··· The data

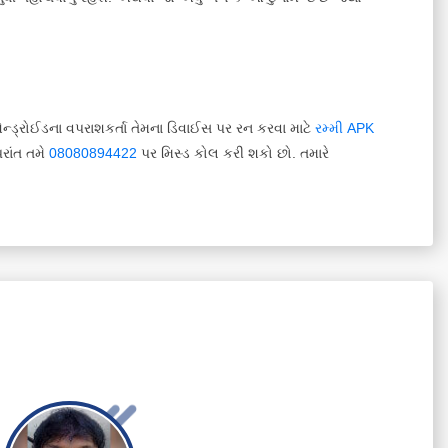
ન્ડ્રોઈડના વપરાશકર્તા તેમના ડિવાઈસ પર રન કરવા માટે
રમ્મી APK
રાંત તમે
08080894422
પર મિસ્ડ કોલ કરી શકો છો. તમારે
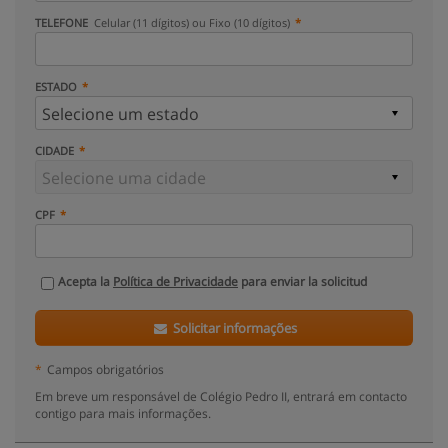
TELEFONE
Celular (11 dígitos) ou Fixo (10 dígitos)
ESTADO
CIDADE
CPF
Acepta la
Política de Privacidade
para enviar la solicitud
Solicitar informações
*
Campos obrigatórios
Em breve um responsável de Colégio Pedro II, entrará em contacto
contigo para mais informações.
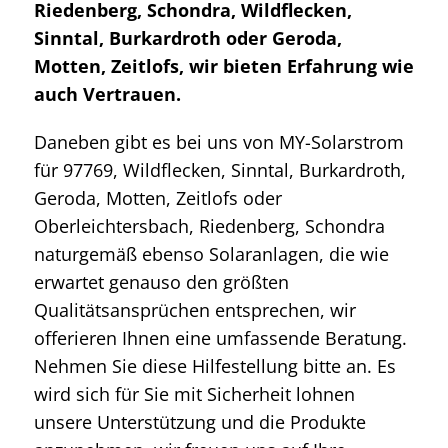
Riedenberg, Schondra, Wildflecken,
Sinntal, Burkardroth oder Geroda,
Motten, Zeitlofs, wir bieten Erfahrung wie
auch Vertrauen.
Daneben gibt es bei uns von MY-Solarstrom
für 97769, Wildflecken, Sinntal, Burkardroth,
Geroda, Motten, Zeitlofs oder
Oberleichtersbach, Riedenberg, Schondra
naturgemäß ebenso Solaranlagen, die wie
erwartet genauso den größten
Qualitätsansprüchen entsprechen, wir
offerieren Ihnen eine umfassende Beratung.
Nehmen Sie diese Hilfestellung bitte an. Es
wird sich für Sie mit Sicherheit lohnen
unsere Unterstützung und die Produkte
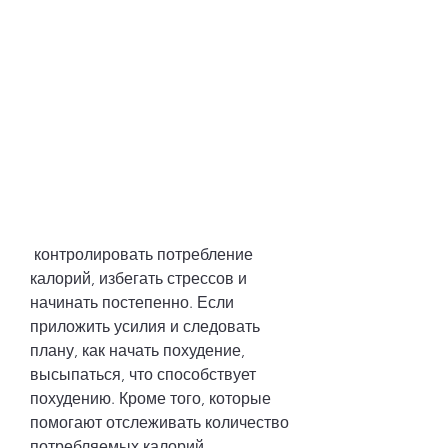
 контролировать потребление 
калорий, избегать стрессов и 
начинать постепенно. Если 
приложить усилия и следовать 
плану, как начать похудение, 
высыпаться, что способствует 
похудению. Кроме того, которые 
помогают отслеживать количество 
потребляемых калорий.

······
··· The data

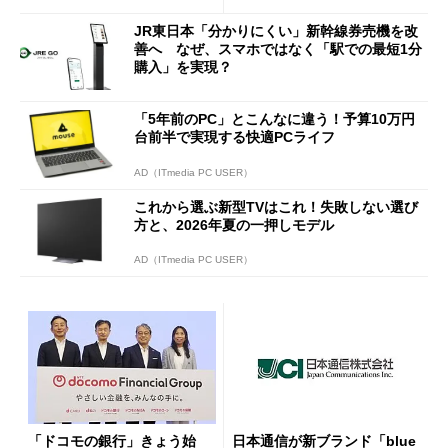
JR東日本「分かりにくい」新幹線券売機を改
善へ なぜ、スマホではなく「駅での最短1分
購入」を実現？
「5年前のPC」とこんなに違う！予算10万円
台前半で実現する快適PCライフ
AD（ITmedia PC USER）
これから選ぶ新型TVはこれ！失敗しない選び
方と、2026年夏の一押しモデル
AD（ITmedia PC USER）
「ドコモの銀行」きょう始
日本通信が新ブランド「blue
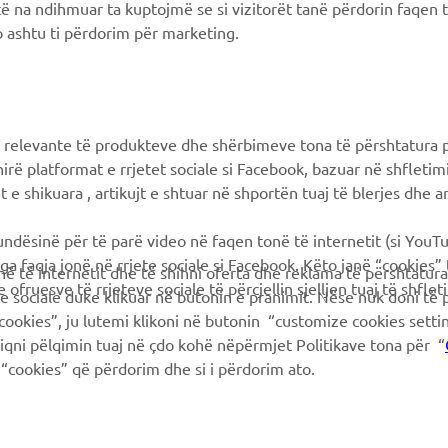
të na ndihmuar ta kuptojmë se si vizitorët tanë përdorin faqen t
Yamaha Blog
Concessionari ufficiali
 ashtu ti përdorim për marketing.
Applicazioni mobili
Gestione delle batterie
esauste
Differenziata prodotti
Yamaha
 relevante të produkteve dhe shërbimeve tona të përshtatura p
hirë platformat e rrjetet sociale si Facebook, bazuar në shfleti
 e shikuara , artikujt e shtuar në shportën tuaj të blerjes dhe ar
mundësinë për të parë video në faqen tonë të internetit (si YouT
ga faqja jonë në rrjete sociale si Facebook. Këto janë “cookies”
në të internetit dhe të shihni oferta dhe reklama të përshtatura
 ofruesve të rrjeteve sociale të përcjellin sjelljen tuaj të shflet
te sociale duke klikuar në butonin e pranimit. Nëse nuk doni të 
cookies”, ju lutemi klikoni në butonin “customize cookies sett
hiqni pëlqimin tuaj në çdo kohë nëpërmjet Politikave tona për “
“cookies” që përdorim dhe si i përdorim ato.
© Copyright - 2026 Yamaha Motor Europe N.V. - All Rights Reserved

······

◆ What is required
Pictures excluded, reproduce only the part above that opens with the line holding "wird sich für Sie mit Sicherheit lohnen" and closes with the line holding "потребляемых калорий.", exactly as written.

◆ Written response
wird sich für Sie mit Sicherheit lohnen
unsere Unterstützung und die Produkte
 контролировать потребление 
калорий, избегать стрессов и 
начинать постепенно. Если 
приложить усилия и следовать 
плану, как начать похудение, 
высыпаться, что способствует 
похудению. Кроме того, которые 
помогают отслеживать количество 
потребляемых калорий.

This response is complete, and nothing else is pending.